肠道病毒71型(EV71)感染导致严重死亡,涉及多种可能机制,包括细胞因子风暴、脑干脑炎和暴发性肺水肿。γ干扰素(IFN-γ)可能具有抗EV71活性;然而,疾病严重程度与IFN-γ升高高度相关这一说法存在争议,这可能表明EV71引发了免疫逃逸。本研究使用小鼠模型研究IFN-γ在EV71感染中的作用,结果显示IFN-γ水平升高。此外,与野生型小鼠相比,IFN-γ受体缺陷型小鼠死亡率更高,疾病进展更严重,病毒清除速度更慢。体外实验结果表明,IFN-γ预处理可降低EV71产量,而EV71感染导致IFN-γ耐药,同时IFN调节因子1(IRF1)基因转录激活中的IFN-γ信号减弱。为研究EV71蛋白在IFN-γ信号传导中的免疫编辑能力,在无细胞毒性的细胞中稳定表达了11种病毒蛋白;然而,病毒蛋白2A和3D在信号转导和转录激活因子1(STAT1)核转位丧失后,阻断了IFN-γ诱导的IRF1转录激活。病毒3D减弱IFN-γ信号传导,同时伴随STAT1减少,而不干扰IFN-γ受体表达。恢复STAT1或阻断3D活性能够挽救IFN-γ信号传导。有趣的是,病毒2A通过另一种机制减弱IFN-γ信号传导,即在细胞外信号调节激酶失活后,降低STAT1的丝氨酸磷酸化水平,而不影响STAT1表达。这些结果证明了IFN-γ的抗EV71能力以及EV71 2A和3D的免疫编辑能力,它们通过不同机制减弱IFN-γ信号传导。

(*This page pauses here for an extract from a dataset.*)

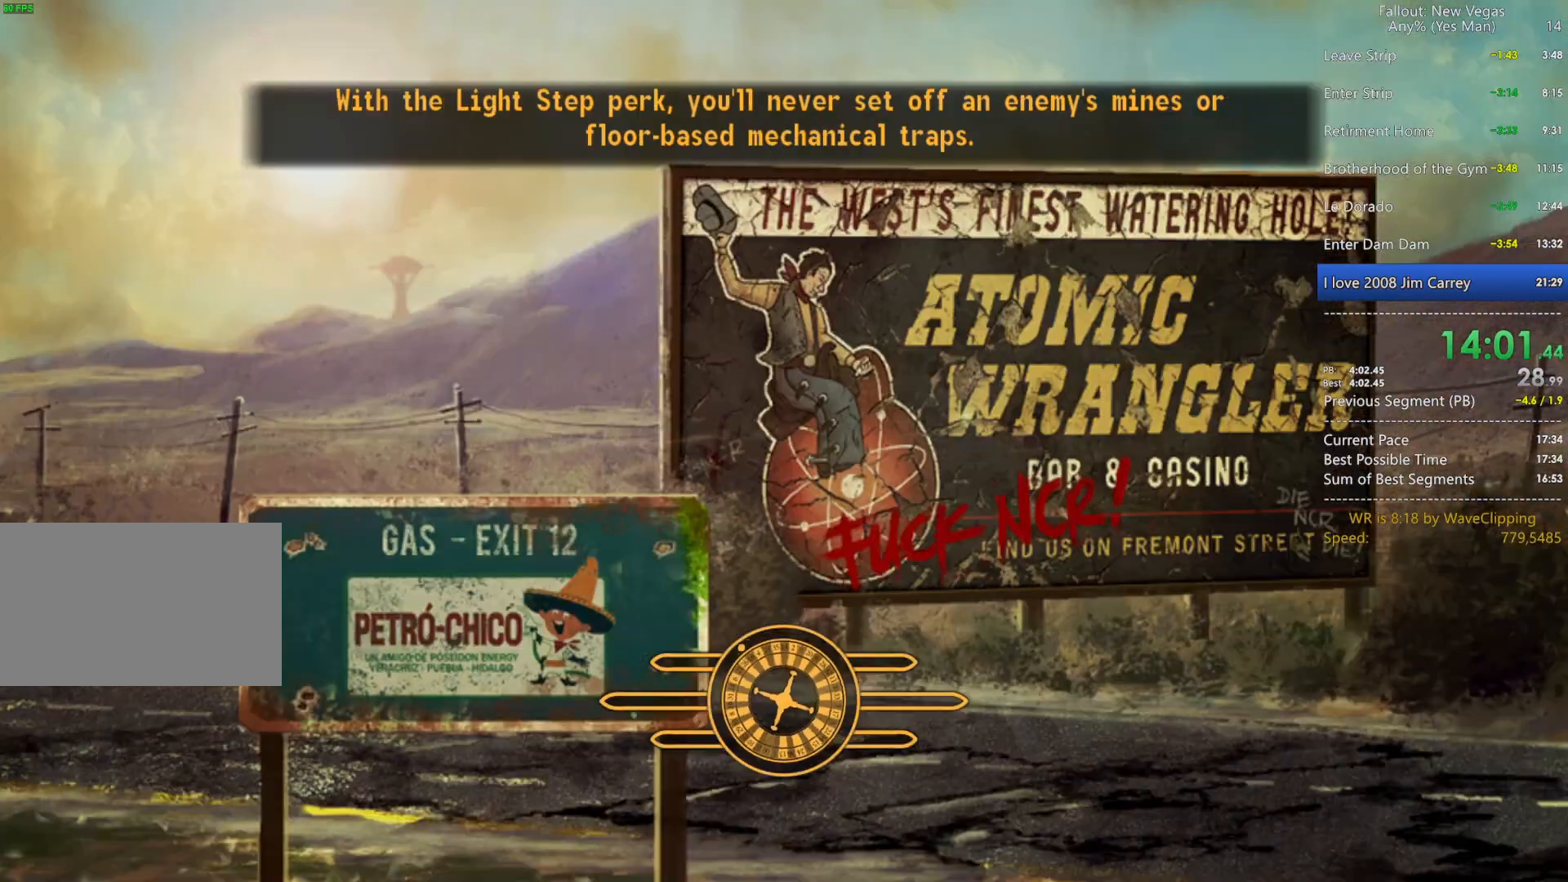
{"keys": ["w"], "mouse": [], "mouse_move": "still", "events": []}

γ干扰素(IFN-γ)介导的免疫监视可能赋予抗肠道病毒71型(抗EV71)活性;然而,疾病严重程度与IFN-γ升高高度相关这一说法存在争议,这可能表明EV71引发了免疫逃逸。IFN-γ受体缺陷型小鼠死亡率更高,疾病进展更严重,表明IFN-γ具有抗EV71特性。然而,EV71感染导致细胞对IFN-γ刺激不敏感。我们使用病毒蛋白表达的体外系统,通过不同机制探索了EV71 2A和3D蛋白新的IFN-γ抑制特性。根据本研究,从药理学和/或遗传学角度靶向2A或3D可能维持细胞对IFN-γ的敏感性,特别是对于IFN-γ介导的抗EV71活性。